Ex-funcionário do Planalto diz que Mauro Cid sempre tratava presentes de Estado como bens pessoais de Bolsonaro

Mauro Cid, o ex-ajudante de ordens de Jair Bolsonaro (PL), tratava todos os presentes recebidos ao longo do governo como personalíssimos – ou seja, de propriedade privada do ex-presidente. Segundo a colunista Andréia Sadi, do portal g1, a afirmação é do ex-chefe do gabinete de documentação histórica da Presidência da República, Marcelo da Silva Vieira,…

Mauro Cid, o ex-ajudante de ordens de Jair Bolsonaro (PL), tratava todos os presentes recebidos ao longo do governo como personalíssimos – ou seja, de propriedade privada do ex-presidente.

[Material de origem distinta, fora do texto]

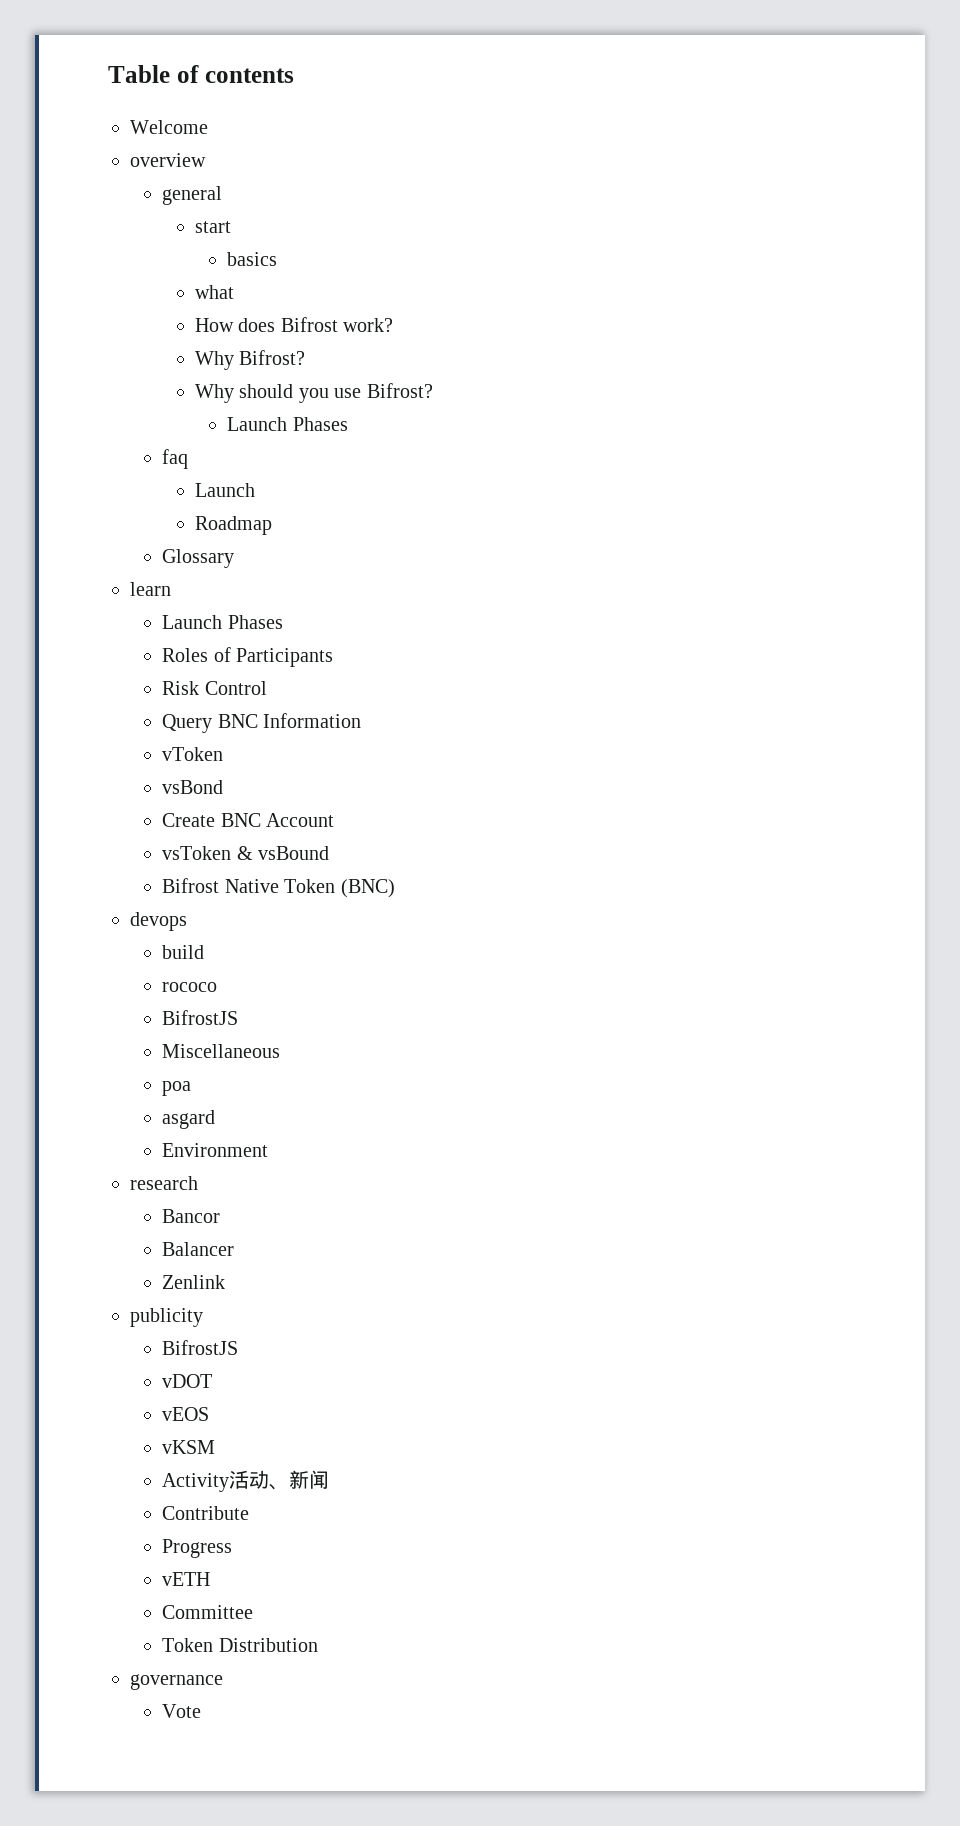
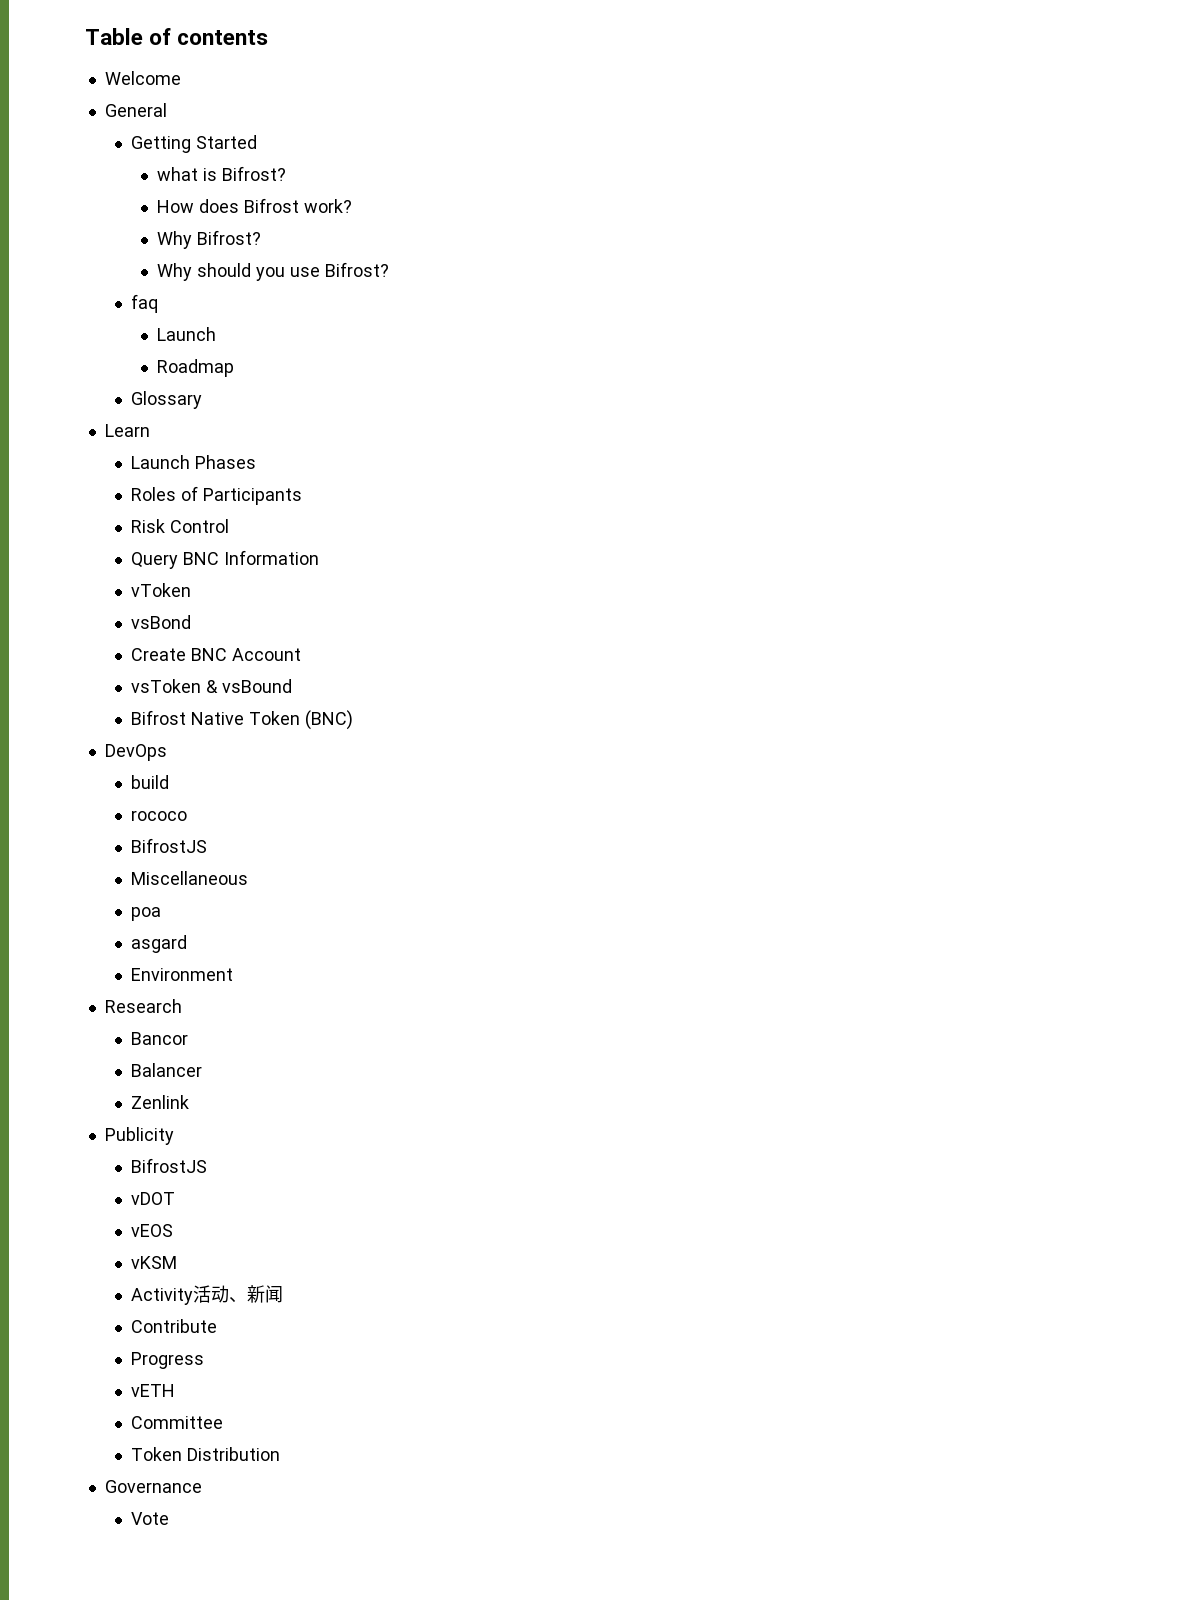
[130,153,206,167] [162,186,223,205] [194,221,231,233] [227,252,278,266] overview // general // start // basics -> [104,103,167,117] [130,135,257,153] General // Getting Started
(234, 292) none -> [202,166,286,181] is Bifrost?
[227,417,348,431] // Launch Phases -> (389, 269) none
[130,582,171,596] learn -> [104,424,150,437] Learn
[130,912,187,931] devops -> [104,744,167,761] DevOps
[130,1176,198,1190] research -> [104,999,182,1013] Research
[130,1308,203,1327] publicity -> [104,1127,174,1145] Publicity
[130,1674,223,1690] governance -> [104,1480,202,1493] Governance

Segundo a colunista Andréia Sadi, do portal g1, a afirmação é do ex-chefe do gabinete de documentação histórica da Presidência da República, Marcelo da Silva Vieira, em entrevista exclusiva ao Estúdio i, da GloboNews.

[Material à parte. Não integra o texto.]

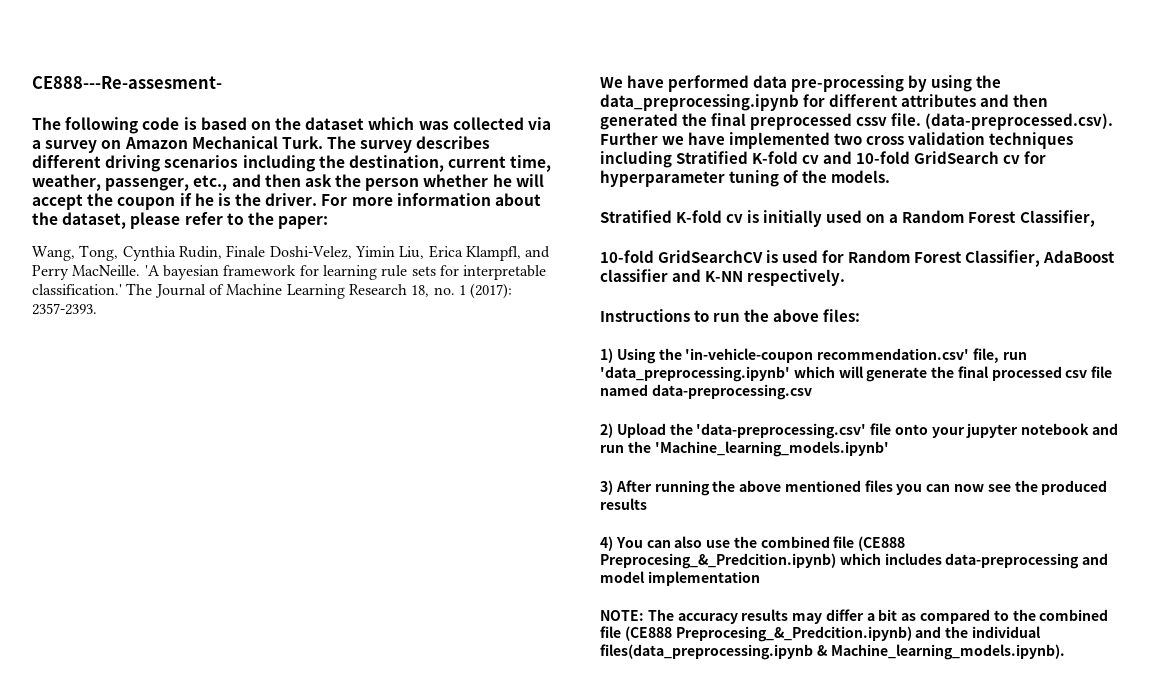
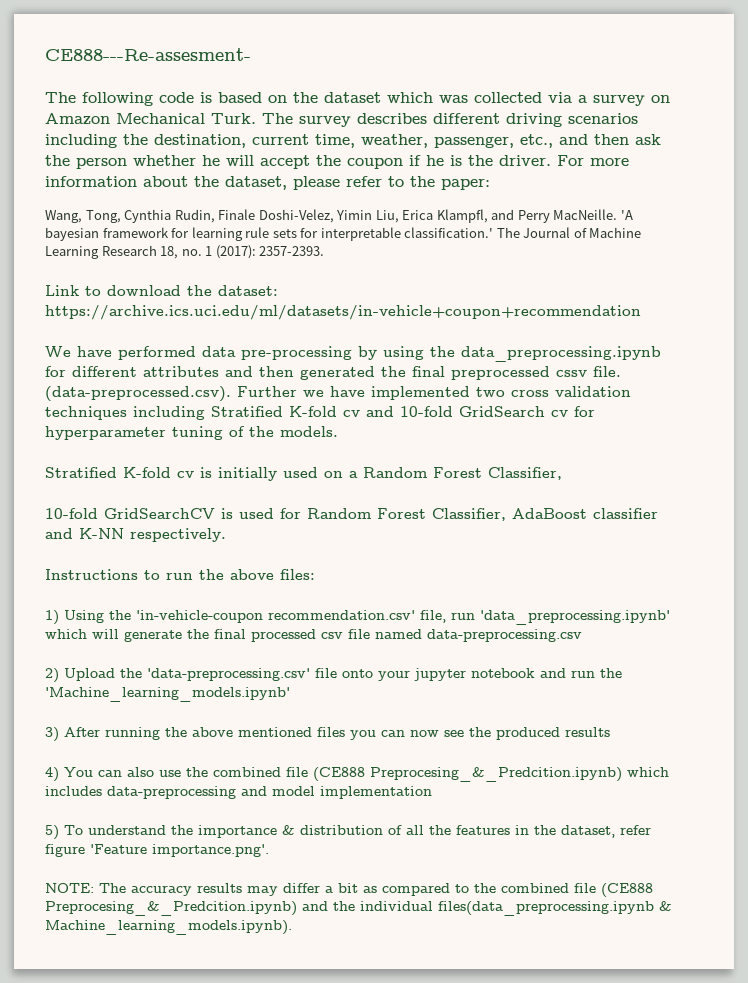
(97, 309) none -> [45,285,278,296] [45,305,641,320] // Link to download the dataset: https://archive.ics.uci.edu/ml/datasets/in-vehicle+coupon+recommendation
(760, 578) none -> [45,825,651,840] [45,844,269,857] // 5) To understand the importance & distribution of all the features in the dataset, refer figure 'Feature importance.png'.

“O Cid já chegava dizendo que aquilo era personalíssimo. E eu falava assim: ’pelo amor de Deus, isso não é personalíssimo”, afirmou Vieira. “Passei quatro anos explicando isso para ele. E ele continuou. eu não sei se ele não entendia ou se entrava por um ouvido e saía pelo outro.”

Questionado sobre se Cid tinha uma visão distorcida sobre o que era personalíssimo ou não, Vieira se reserva a dizer que “ele tinha a interpretação dele”.

De acordo com o Tribunal de Contas da União (TCU), os itens personalíssimos são aqueles que o presidente pode usar enquanto está no cargo e pode levar consigo quando deixar o cargo. Normalmente, são itens de menor valor ou de consumo, como roupas, alimentos e perfumes.

Joias têm que ser incorporadas ao acervo da União, o que não ocorreu no caso do Rolex e outras joias recebidas por Bolsonaro, segundo investigações da Polícia Federal que apuram suposto desvio de itens valiosos por Cid e outros aliados do ex-presidente da República.